In questo momento, però, aggiunge incertezza ad incertezza: il vaccino è stato ritirato per il clamore suscitato da internet o perché vi erano dei seri dubbi? Immaginate come stanno le persone che devono assumere la seconda dose? E quelle che devono essere vaccinate in questi giorni? I no vax crogiolano, con le loro certezze rispetto al male assoluto costituito dai vaccini. I vax sono incazzati neri perché in un momento così delicato questa notizia ha dato una brusca frenata alla campagna vaccinale. Altri ci fanno notare che AstraZeneca, colosso anglo-svedese, sia stato silurato da quelli di Pfizer, colosso americano e tedesco. E in mezzo ci stiamo noi, mediamente colti alla ricerca della verità perduta.

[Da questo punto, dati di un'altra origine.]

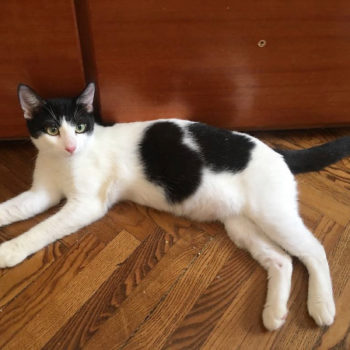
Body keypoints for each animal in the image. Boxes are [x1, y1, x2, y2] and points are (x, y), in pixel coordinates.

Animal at [0, 82, 350, 330]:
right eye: (51, 129)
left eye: (80, 126)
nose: (71, 146)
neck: (62, 162)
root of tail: (277, 151)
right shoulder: (41, 193)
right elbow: (14, 209)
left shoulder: (86, 204)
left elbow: (44, 228)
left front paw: (11, 250)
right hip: (241, 225)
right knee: (281, 260)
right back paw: (274, 314)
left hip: (272, 215)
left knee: (313, 250)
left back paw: (321, 305)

Gli storici ci insegnano che un fatto per essere analizzato da un punto di vista storico ha bisogno di un lasso di tempo sufficientemente lungo. Quando ero all’ultimo anno di liceo era il 1994, sul mio libro di storia al termine di un paragrafo sulla mafia vi era la seguente notizia: nel 1992 i giudici Falcone e Borsellino furono uccisi in seguito all’istituzione del maxi processo che aveva portato in galera centinaia di mafiosi. Io, allora, avevo molte certezze, ero giovane e idealista. Avevo il mio partito di riferimento, avevo pure un leader politico che adoravo, oggi potrei quasi dire “idolatravo”. Andai dal mio prof di storia e filosofia e gli dissi: “Prof, questo libro è un libro filogovernativo: perché non scrive che è stato Andreotti il mandante dell’omicidio di Borsellino e Falcone?”, “Hai 18 anni ed è giusto che tu abbia le tue certezze. La storia ha bisogno di tempo e di studio per averne e a volte non basta neanche quello”. Oggi non abbiamo tempo per capire: bisogna agire con tempestività in una situazione che sembra incomprensibile e sfuggente. E internet non ci aiuta. E allora penso a noi uomini del 1918 in piena pandemia dell’influenza spagnola. Non c’era internet, non c’era la tv. Ci si affidava a quel poco di scienza, al tanto buon senso. Alle preghiere, probabilmente. Ci si affidava, comunque. Affidarsi significa dare in custodia, consegnare all’altrui capacità, cura o discrezione (vocabolario Treccani). Oggi nascondiamo dietro la pretesa di verità, certezze e comprensione la nostra incapacità o forse paura di affidarci. Con la mania di avere sempre tutto sotto controllo, noi non ci affidiamo più a nessuno: internet è diventata la risposta ai nostri dubbi. Risposta però che genera solo tante, tante incertezze.